A Citywide Mosaic
The signature of Lisbon has to be the Portuguese pavement - Calçada Portuguesa - an art form that has celebrated sidewalks and plazas since the mid-19th century. This style is distributed uniquely throughout the city. The warm white and gray stones cluster around objects and public spaces all across Lisbon in different ways. My eyes were constantly glued to the ground, so in this series of photographs we're going to take a look at the intricacies of this citywide mosaic!
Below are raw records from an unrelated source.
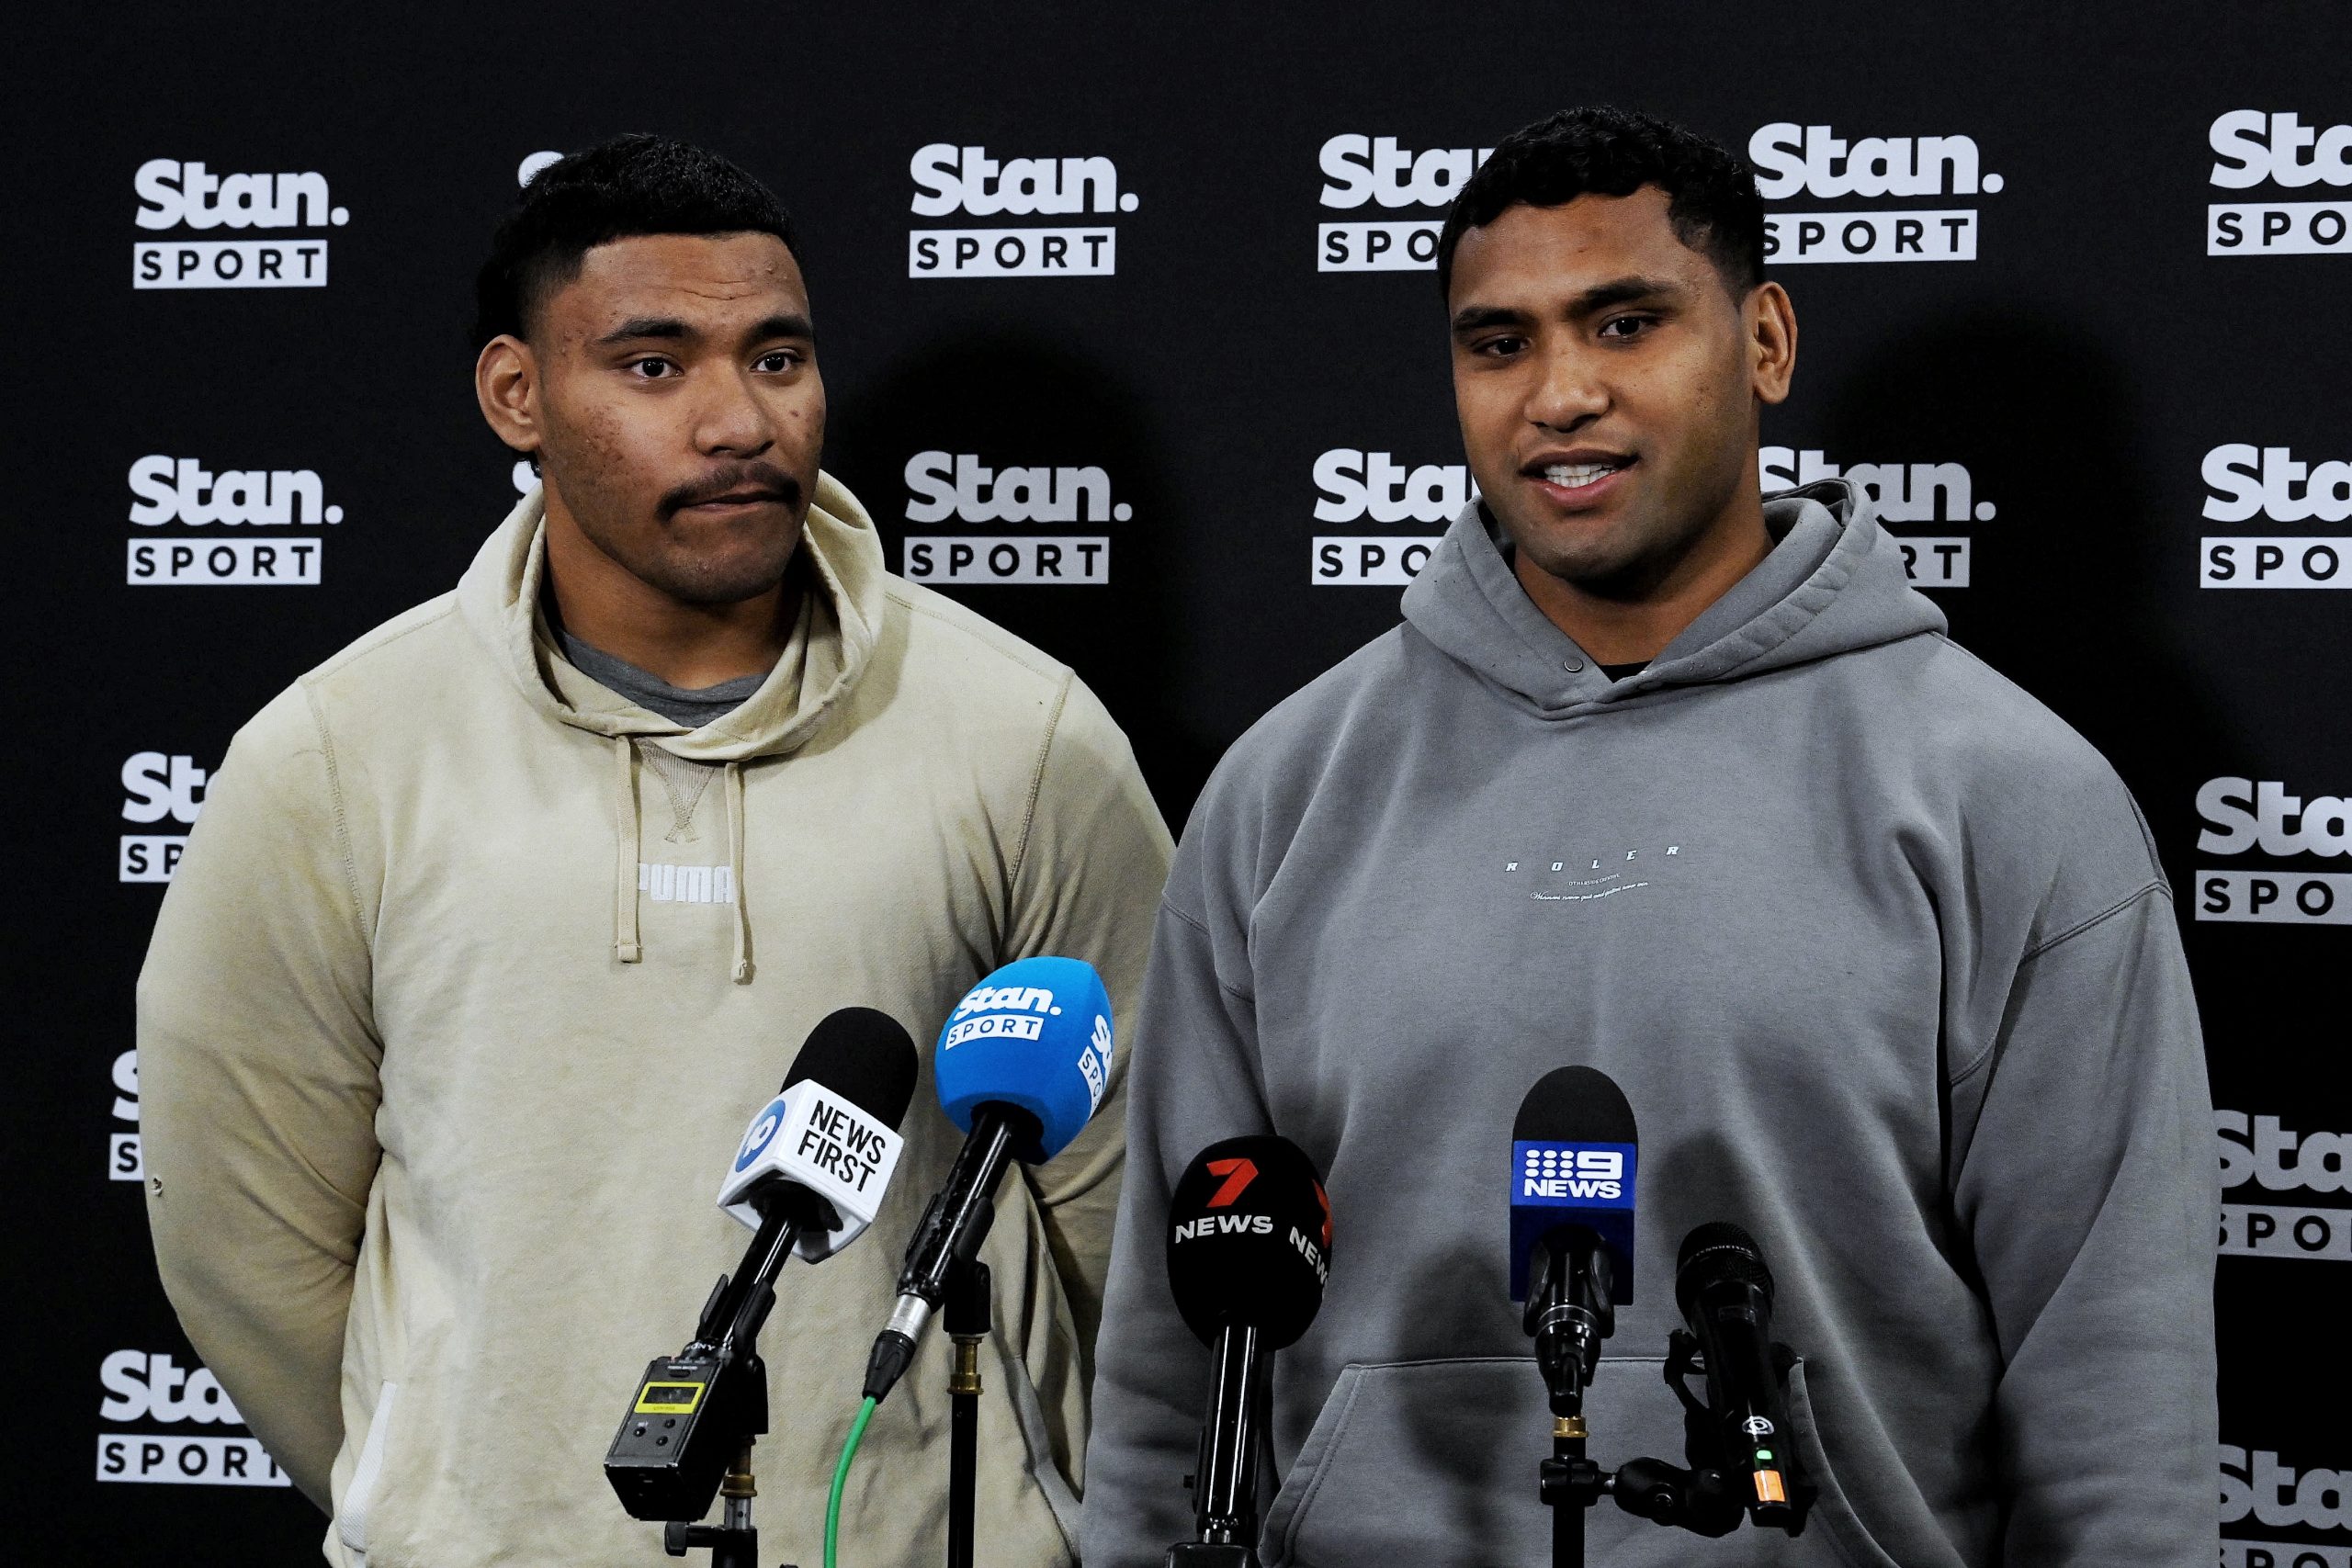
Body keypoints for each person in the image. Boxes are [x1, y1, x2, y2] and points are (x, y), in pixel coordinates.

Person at [1081, 106, 2215, 1566]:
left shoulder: (2011, 795)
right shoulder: (1284, 792)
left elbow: (2116, 1399)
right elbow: (1172, 1369)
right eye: (1501, 344)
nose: (1560, 394)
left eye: (1625, 325)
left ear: (1766, 344)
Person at [139, 134, 1170, 1568]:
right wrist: (436, 1489)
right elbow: (244, 1240)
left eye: (778, 357)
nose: (740, 420)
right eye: (653, 365)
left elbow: (1126, 1213)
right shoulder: (333, 758)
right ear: (518, 394)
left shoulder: (1027, 739)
Identifying Streetscape Elements
The patterns here are functional too, it's not all about beauty. Lines demarcate changes in movement and speed of pedestrians. This technique helps alleviate bottlenecks and wayfinding in tight places. Here's an amazing example of pattern-work identifying a storefront, a high/low traffic zone and street edge (above). All of this takes place within the same palette of stones. There's a lot we can learn from this example in the USA. Concrete is quick and cheap but what does it add to the value of public realm? While mosaics are obviously labor intensive and expensive, they're also extremely resilient. They don't crack or buckle every season like concrete does. It's mostly a matter of climate (this would be a pain in the ass to shovel snow off of). But southern cities in the States have a lot to learn from Lisbon.
Celebrating Public Spaces
Are there ways we can enhance public spaces and celebrate sidewalks differently? Lisbon clearly has a language that makes it unique. As designers, we should challenge our cities to discover their own unique palette as well.